Karzai défend l’option de la main tendue aux talibans

Près de 70 pays et organisations se sont rassemblés ce jeudi 28 janvier 2010 à Londres pour évoquer l'avenir de l'Afghanistan. C'est un rendez-vous régulier depuis la conférence de Bonn consécutive à la chute du régime taliban en 2001, mais cette fois, le président Karzai avait pour ambition de faire valider par la communauté internationale la politique de « la main tendue » aux talibans qui renonceraient au combat. Une option en faveur de la « réconciliation » qui a rencontré l’approbation des principaux partenaires du gouvernement Karzai.

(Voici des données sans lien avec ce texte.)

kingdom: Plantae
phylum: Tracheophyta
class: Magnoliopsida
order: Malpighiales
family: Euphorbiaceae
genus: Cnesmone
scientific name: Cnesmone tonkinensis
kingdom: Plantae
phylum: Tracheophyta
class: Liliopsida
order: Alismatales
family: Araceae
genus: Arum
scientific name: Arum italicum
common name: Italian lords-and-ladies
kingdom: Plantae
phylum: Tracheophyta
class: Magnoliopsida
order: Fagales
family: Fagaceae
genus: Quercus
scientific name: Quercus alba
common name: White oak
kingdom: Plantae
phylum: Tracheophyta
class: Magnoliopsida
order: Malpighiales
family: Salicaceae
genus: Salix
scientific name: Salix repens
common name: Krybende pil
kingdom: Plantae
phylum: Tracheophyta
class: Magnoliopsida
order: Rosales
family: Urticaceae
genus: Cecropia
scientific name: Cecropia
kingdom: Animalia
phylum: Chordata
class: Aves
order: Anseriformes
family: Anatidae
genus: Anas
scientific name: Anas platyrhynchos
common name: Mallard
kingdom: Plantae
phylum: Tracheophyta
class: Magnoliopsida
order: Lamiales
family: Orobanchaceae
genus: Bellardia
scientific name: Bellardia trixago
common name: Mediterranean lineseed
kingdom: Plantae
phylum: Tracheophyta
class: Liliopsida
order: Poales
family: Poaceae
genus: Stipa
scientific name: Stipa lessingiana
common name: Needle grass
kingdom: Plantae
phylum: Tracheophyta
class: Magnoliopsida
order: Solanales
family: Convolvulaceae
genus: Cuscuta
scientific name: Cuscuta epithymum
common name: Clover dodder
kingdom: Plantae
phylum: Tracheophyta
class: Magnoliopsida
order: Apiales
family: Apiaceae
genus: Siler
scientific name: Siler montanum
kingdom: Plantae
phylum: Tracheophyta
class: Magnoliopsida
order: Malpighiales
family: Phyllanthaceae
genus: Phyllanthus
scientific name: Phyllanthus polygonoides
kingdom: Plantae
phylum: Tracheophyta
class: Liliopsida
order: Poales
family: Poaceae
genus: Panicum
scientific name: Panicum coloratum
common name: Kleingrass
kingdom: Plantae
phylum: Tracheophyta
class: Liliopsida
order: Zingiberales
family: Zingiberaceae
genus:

L’idée de monnayer le retour des insurgés à la vie civile en leur fournissant des moyens de subsistance n’est pas nouvelle, mais c’est la première fois que la communauté internationale va aussi loin dans son appui à cette politique, prévoyant même un fond spécial, déjà abondé à hauteur de 140 millions de dollars. Cependant, cette stratégie suscite les plus vives inquiétudes parmi les Afghans ayant déjà eu l’occasion de se frotter par le passé au régime des talibans et aux membres appartenant de près ou de loin à ce mouvement, il est vrai, difficile à cerner.

Toute une partie de la société civile afghane, en particulier les femmes, craignent un retour progressif à l’ordre obscurantiste prôné par cette mouvance, indépendamment des alliances de circonstance passées avec les représentants du réseau d’al-Qaïda.

Pour certains, la distinction faite entre les terroristes d'un côté, et de l'autre une frange de talibans dits « modérés » est factice. C'est le point de vue de Shoukria Haidar, présidente de Negar, une association de soutien aux femmes afghanes. Alors pourquoi officialiser une démarche à l'égard d'un mouvement responsable des pires atrocités durant son passage au pouvoir entre 1996 et 2001 ? C'est aussi la question que se posent certains observateurs français. Notamment la députée Françoise Hostalier, qui partage la position de Shoukria Haidar et se dit très inquiète, face à ce qui s’est passé à Londres.

La députée UMP, Françoise Hostalier recevait mercredi 27 janvier à l'Assemblée nationale française l'activiste Shoukria Haidar, pour donner un écho à cette réaction de rejet d'une partie de la population afghane, comme en témoigne le texte d’une résolution adopté par 200 organisations afghanes à l’initiative de Negar.

Un constat d’échec qui ne dit pas son nom

Pour mener cette politique, le président Karzai a besoin d'argent, c'est aussi cela l'enjeu de la conférence de Londres. Hamid Karzai, venu dans une position de faiblesse avec la moitié de son gouvernement – puisque les parlementaires n’ont pas accepté la totalité des membres proposés pour constituer son nouveau cabinet – repart affublé d’une crédibilité retrouvée, à tout le moins aux yeux de ses partenaires occidentaux. Il n’empêche, l’option de la réinsertion à marche forcée des talibans inquiète. Une fois l’argent en poche, qu’est ce qui pourra contraindre les talibans dit « réinsérés » de rester du bon côté ? C’est l’inquiétude exprimée par Shoukria Haidar, qui estime que des leçons devraient être tirées de l’échec de la campagne anti-narcotique.

C’est un constat partagé par nombre d’acteurs du développement en Afghanistan : l’orientation des financements vers les zones à problème, où se pratique notamment la culture de l’opium, a creusé le déséquilibre entre les bénéficiaires de cette aide et les autres, restés à l’écart des circuits de distribution de l’aide, parce que vivant dans des contrées plus calmes et isolées.

Risques de guerre civile

La distribution de terres aux talibans pose également un autre problème, que soulève la député Françoise Hostalier : « On va les payer, leur donner des terres et les sécuriser, mais où va-t-on les installer ? » et de citer une possible dérive colonisatrice en faveur des clans pashtouns auxquels appartient le président. D’où les craintes des populations du Nord, de voir arriver dans leurs régions – majoritairement peuplées de Tadjiks et d’Ouzbeks – des membres des tribus pashtounes, implantées avec la bénédiction du pouvoir de Kaboul. La manœuvre permettrait ainsi de remonter le handicap électoral observé dans ces régions par le clan gouvernemental. L’opinion est d’autant plus sensible à la question, que des législatives sont prévues au mois de septembre 2010.